How did feathers evolve Carl Zimmer

Translator: Andrea McDonough
Reviewer: Bedirhan Cinar

Feathers are some of the most remarkable things

ever made by an animal.

They are gorgeous in their complexity,

delicate in their construction,

and yet strong enough to hold a bird

thousands of feet in the air.

Like all things in nature,

feathers evolved over millions of years

into their modern form.

It could be hard to imagine

how this could have happened.

After all, what did the intermediate forms look like?

What good is half a wing,

festooned with half-feathers?

Thanks to science,

we now know that birds are living dinosaurs.

You can see the kinship in their skeletons.

Certain dinosaurs share some anatomical details with birds

found in no other animals, such as wish bones.

And in the late 1990s,

paleontologists started digging up

some compelling support for that idea:

dinosaurs with bits of feathers

still preserved on their bodies.

Since then, scientists have found

dozens of species of dinosaurs

with remnants of feathers.

Some were as small as pigeons,

and some were the size of a school bus.

If you look at how they are related on a family tree,

the evolution of feathers

doesn’t seem quite so impossible.

The most distant feathered relatives of birds

had straight feathers that looked like wires.

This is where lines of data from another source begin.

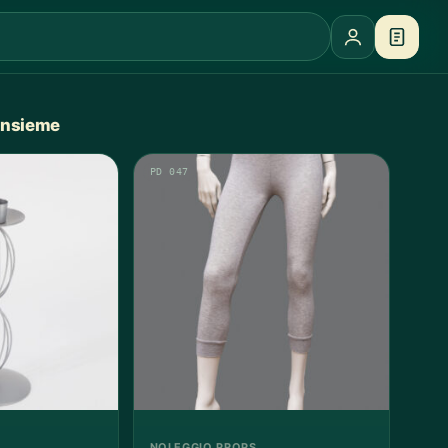
 insieme
PD 047
NOLEGGIO PROPS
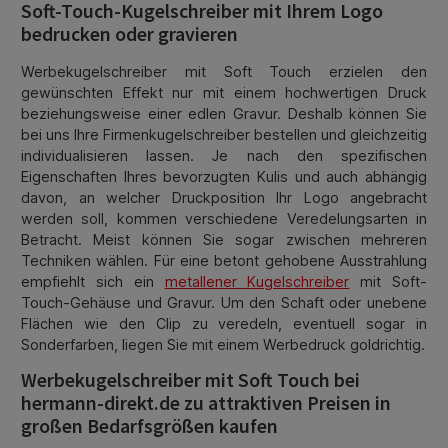
Soft-Touch-Kugelschreiber mit Ihrem Logo
bedrucken oder gravieren
Werbekugelschreiber mit Soft Touch erzielen den
gewünschten Effekt nur mit einem hochwertigen Druck
beziehungsweise einer edlen Gravur. Deshalb können Sie
bei uns Ihre Firmenkugelschreiber bestellen und gleichzeitig
individualisieren lassen. Je nach den spezifischen
Eigenschaften Ihres bevorzugten Kulis und auch abhängig
davon, an welcher Druckposition Ihr Logo angebracht
werden soll, kommen verschiedene Veredelungsarten in
Betracht. Meist können Sie sogar zwischen mehreren
Techniken wählen. Für eine betont gehobene Ausstrahlung
empfiehlt sich ein
metallener Kugelschreiber
mit Soft-
Touch-Gehäuse und Gravur. Um den Schaft oder unebene
Flächen wie den Clip zu veredeln, eventuell sogar in
Sonderfarben, liegen Sie mit einem Werbedruck goldrichtig.
Werbekugelschreiber mit Soft Touch bei
hermann-direkt.de zu attraktiven Preisen in
großen Bedarfsgrößen kaufen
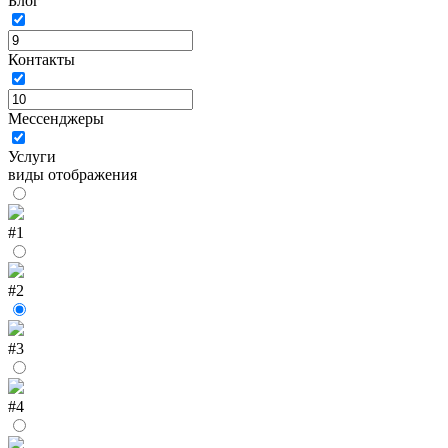
Блог
Контакты
Мессенджеры
Услуги
виды отображения
#1
#2
#3
#4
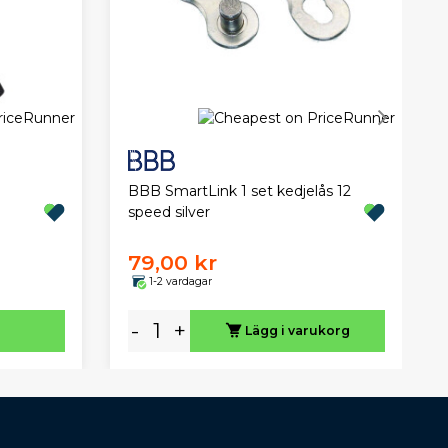
BBB SmartLink 1 set kedjelås 12
speed silver
79,00 kr
1-2 vardagar
-
+
Lägg i varukorg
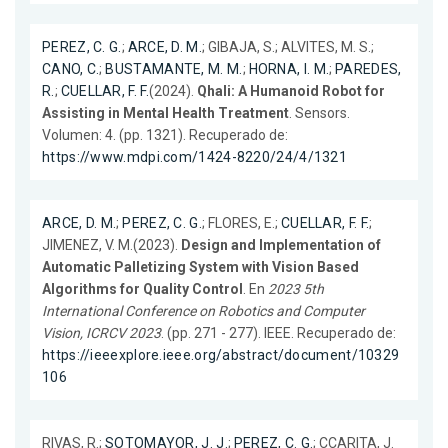
PEREZ, C. G.
;
ARCE, D. M.
; GIBAJA, S.; ALVITES, M. S.;
CANO, C.
;
BUSTAMANTE, M. M.
;
HORNA, I. M.
;
PAREDES,
R.
;
CUELLAR, F. F.
(2024).
Qhali: A Humanoid Robot for
Assisting in Mental Health Treatment
. Sensors.
Volumen: 4. (pp. 1321). Recuperado de:
https://www.mdpi.com/1424-8220/24/4/1321
ARCE, D. M.
;
PEREZ, C. G.
; FLORES, E.;
CUELLAR, F. F.
;
JIMENEZ, V. M.(2023).
Design and Implementation of
Automatic Palletizing System with Vision Based
Algorithms for Quality Control
. En
2023 5th
International Conference on Robotics and Computer
Vision, ICRCV 2023
. (pp. 271 - 277). IEEE. Recuperado de:
https://ieeexplore.ieee.org/abstract/document/10329
106
RIVAS, R.;
SOTOMAYOR, J. J.
;
PEREZ, C. G.
; CCARITA, J.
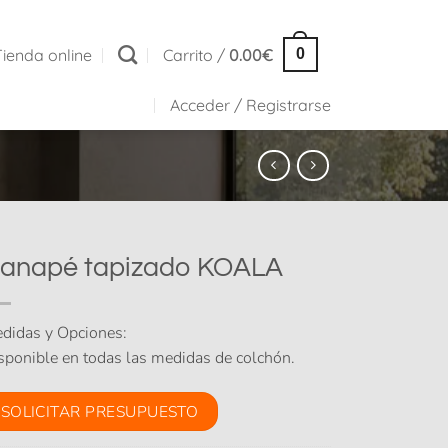
Tienda online
Carrito /
0.00
€
0
Acceder / Registrarse
anapé tapizado KOALA
didas y Opciones:
sponible en todas las medidas de colchón.
SOLICITAR PRESUPUESTO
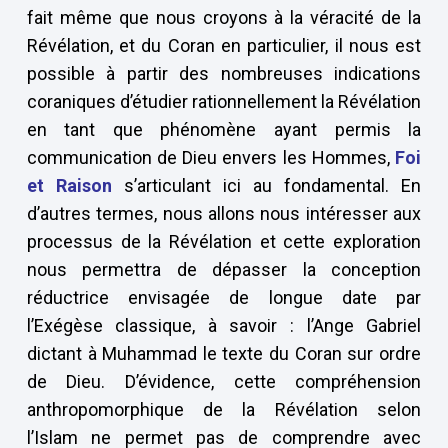
fait même que nous croyons à la véracité de la
Révélation, et du Coran en particulier, il nous est
possible à partir des nombreuses indications
coraniques d’étudier rationnellement la Révélation
en tant que phénomène ayant permis la
communication de Dieu envers les Hommes,
Foi
et Raison
s’articulant ici au fondamental. En
d’autres termes, nous allons nous intéresser aux
processus de la Révélation et cette exploration
nous permettra de dépasser la conception
réductrice envisagée de longue date par
l’Exégèse classique, à savoir : l’Ange Gabriel
dictant à Muhammad le texte du Coran sur ordre
de Dieu. D’évidence, cette compréhension
anthropomorphique de la Révélation selon
l’Islam ne permet pas de comprendre avec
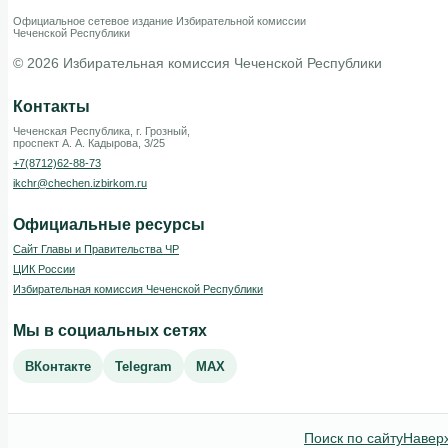
Официальное сетевое издание Избирательной комиссии
Чеченской Республики
© 2026 Избирательная комиссия Чеченской Республики
Контакты
Чеченская Республика, г. Грозный,
проспект А. А. Кадырова, 3/25
+7(8712)62-88-73
ikchr@chechen.izbirkom.ru
Официальные ресурсы
Сайт Главы и Правительства ЧР
ЦИК России
Избирательная комиссия Чеченской Республики
Мы в социальных сетях
ВКонтакте
Telegram
MAX
Поиск по сайту
Навер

Then these wires split apart,

producing simple branches.

In many dinosaur lineages,

these simple feathers evolved

into more intricate ones,

including some that we see today on birds.

At the same time,

the feathers spread across the bodies of dinosaurs,

turning from sparse patches of fuzz

into dense plumage,

which even extended down to their legs.

A few fossils even preserved some of the molecules

that give feathers color.

They reveal a beautiful range of colors:

glossy, dark plumage, reminiscent of crows,

alternating strips of black and white,

or splashes of bright red.

Some dinosaurs had high crests on their heads,

and others had long, dramatic tail feathers.

Now, none of these dinosaurs

could use their feathers to fly -

their arms were too short

and the rest of their bodies were far too heavy.

But, birds don’t just use feathers to fly.

A woodcock uses feathers to blend in perfectly

with its forest backdrop.

An ostrich stretches its wings over its nest

to shade its young.

A peacock displays its magnificent tail feathers

to attract peahens.

Feathers could have served these functions

for dinosaurs too.

Exactly how feathered dinosaurs took flight

is still a bit of a mystery.

But if a small-feathered dinosaur flapped

its arms as it ran up an incline,

its feathers would have provided extra lift

to help it run faster.

This accident of physics might have led

to the evolution of longer dinosaur arms,

which would let them run faster

and even leap short distances through the air.

Eventually, their arms stretched out into wings.

Only then, perhaps 50 million years

after the first wiry feathers evolved,

did feathers lift those dinosaurs into the sky.